Le palmarès 2026 Villes et villages où il fait bon vivre tombe à point nommé, alors que le mandat de Louis Aliot touche à sa fin. Si la mairie de Perpignan se garde bien de le mettre en avant, ce classement offre un bilan brut de six années de gestion municipale. Et le constat est sans appel : la ville s’enfonce dans le dernier tiers des grandes métropoles françaises.

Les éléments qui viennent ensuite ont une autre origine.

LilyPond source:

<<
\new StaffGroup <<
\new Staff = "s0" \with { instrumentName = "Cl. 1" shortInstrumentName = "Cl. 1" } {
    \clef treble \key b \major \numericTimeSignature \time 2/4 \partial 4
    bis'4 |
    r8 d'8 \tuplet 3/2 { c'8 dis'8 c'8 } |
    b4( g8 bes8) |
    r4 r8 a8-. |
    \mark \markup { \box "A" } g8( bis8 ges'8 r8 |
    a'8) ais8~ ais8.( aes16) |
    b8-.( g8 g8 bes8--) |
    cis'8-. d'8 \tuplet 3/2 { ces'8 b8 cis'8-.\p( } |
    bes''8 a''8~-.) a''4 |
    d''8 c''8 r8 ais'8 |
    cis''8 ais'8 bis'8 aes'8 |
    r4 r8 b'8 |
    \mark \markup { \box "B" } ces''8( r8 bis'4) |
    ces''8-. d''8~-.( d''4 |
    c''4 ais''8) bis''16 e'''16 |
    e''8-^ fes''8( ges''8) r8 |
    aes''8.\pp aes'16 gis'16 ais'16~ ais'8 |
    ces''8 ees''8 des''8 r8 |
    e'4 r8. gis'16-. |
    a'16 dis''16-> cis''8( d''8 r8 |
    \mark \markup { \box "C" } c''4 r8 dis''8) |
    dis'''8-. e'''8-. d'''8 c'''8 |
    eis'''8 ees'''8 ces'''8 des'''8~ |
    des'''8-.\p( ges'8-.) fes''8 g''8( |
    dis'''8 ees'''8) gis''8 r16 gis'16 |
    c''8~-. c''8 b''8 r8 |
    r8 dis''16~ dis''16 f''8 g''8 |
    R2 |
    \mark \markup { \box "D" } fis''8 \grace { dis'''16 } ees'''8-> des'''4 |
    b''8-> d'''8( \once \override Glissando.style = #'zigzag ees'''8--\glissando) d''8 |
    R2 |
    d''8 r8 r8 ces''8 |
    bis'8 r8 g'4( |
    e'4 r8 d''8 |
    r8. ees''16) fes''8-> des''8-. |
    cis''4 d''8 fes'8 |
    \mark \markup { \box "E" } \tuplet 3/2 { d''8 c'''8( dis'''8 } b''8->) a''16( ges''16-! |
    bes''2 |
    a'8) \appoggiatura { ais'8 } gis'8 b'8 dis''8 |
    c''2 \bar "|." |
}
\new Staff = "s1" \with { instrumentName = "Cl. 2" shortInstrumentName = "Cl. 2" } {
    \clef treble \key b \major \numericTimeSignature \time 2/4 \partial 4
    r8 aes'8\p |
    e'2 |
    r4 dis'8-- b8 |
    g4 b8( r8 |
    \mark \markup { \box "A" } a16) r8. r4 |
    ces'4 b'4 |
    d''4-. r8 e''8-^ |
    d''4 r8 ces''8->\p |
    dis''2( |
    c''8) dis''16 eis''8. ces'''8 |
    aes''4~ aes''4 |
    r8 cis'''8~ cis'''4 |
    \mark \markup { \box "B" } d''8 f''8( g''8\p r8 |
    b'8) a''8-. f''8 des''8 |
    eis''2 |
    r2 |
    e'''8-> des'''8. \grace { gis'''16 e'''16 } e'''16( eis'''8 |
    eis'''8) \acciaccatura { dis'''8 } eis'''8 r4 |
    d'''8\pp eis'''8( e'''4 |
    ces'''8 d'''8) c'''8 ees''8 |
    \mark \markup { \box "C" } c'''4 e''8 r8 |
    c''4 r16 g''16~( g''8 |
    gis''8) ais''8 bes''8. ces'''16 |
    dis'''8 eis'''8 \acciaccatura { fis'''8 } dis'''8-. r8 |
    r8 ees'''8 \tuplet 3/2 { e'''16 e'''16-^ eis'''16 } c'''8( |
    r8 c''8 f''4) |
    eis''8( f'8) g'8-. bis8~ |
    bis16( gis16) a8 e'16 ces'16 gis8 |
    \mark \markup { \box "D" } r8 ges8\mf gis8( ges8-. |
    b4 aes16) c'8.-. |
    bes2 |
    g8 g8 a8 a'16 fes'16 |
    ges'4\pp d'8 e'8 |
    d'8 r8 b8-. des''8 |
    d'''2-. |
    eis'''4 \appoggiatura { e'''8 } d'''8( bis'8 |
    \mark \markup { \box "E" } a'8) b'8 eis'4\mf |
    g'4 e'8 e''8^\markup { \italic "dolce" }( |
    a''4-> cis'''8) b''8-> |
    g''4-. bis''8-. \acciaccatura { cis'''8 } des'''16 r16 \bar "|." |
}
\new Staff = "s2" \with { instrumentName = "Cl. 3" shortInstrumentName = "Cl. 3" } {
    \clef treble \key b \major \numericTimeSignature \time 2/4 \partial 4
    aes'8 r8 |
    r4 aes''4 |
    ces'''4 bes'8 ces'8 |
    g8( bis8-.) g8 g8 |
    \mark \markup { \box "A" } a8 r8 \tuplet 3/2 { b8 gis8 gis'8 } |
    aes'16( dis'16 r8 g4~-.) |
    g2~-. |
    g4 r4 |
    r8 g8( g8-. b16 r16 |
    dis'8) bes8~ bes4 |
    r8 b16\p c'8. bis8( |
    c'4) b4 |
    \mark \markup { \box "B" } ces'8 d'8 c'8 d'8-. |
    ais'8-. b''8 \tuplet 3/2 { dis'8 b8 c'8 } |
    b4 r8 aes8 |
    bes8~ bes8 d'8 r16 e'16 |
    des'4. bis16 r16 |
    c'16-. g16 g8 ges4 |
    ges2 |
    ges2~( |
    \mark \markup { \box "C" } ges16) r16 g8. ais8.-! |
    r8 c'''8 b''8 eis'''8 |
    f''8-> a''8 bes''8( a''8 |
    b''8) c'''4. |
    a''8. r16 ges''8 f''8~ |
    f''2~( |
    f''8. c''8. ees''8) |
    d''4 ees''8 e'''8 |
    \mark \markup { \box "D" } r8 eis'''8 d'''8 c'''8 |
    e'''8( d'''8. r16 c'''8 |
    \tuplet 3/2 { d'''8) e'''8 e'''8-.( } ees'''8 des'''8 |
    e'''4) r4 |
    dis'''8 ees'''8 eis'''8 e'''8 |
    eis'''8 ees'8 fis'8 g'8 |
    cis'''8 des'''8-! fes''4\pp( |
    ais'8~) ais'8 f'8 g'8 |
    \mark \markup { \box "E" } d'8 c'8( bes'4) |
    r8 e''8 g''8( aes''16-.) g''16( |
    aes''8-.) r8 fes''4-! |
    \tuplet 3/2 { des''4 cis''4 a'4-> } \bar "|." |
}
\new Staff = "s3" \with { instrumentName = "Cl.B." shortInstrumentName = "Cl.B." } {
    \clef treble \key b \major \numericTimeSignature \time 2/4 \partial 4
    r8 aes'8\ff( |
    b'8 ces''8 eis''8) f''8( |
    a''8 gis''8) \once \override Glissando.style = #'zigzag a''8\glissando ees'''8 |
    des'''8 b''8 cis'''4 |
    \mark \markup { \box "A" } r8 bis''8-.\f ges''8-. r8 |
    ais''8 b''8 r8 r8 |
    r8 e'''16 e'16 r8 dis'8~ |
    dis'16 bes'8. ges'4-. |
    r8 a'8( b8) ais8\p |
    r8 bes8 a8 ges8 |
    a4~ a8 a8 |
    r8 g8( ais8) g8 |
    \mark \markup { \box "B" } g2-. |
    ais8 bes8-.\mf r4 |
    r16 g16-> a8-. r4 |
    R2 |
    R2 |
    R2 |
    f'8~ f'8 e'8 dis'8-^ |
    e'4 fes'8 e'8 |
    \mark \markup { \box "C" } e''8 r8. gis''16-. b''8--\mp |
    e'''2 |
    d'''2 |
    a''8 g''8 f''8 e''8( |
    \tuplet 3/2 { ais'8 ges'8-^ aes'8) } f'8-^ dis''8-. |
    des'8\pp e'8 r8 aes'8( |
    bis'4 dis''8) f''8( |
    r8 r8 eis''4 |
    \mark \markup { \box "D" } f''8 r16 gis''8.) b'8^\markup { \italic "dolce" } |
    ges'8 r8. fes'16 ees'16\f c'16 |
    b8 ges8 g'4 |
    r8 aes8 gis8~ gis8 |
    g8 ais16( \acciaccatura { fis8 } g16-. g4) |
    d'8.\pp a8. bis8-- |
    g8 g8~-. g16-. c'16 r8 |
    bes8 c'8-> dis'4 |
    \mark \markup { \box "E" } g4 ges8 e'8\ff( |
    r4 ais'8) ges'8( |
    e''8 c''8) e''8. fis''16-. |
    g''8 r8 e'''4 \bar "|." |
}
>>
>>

Une « première place » départementale en trompe-l’œil
La mairie pourrait se targuer d’être première des Pyrénées-Orientales. Sauf que, dans la catégorie des villes de plus de 100 000 habitants, Perpignan est… la seule candidate. Une victoire par défaut, qui ne résiste pas à l’examen national.
Le palmarès 2026 des Villes et villages où il fait bon vivre est sans appel :
- 109e place sur 34 727 communes (contre 57e en 2021).
- 28e sur 40 parmi les villes de plus de 100 000 habitants.
- 52 places perdues en cinq ans – une chute libre qui en dit long sur la gestion municipale.
Le « rayonnement » promis se transforme en déclassement.
Un silence assourdissant
Chaque année, le Journal du Dimanche (JDD) révèle en exclusivité ce classement. Un média du groupe Bolloré, loin d’être hostile au RN. Pourtant, cette année, aucun mot de la mairie. Aucune communication. Aucun commentaire.
Pourquoi ce silence ? Parce que les chiffres sont trop mauvais. Même un média ami ne peut pas les maquiller.
Louis Aliot, qui dénonce habituellement les médias « partiaux » ou « militants », se tait. Il n’a rien à dire.
Parce que ce classement, c’est le bilan brut de son mandat : Perpignan ne fait plus partie des villes où il fait bon vivre.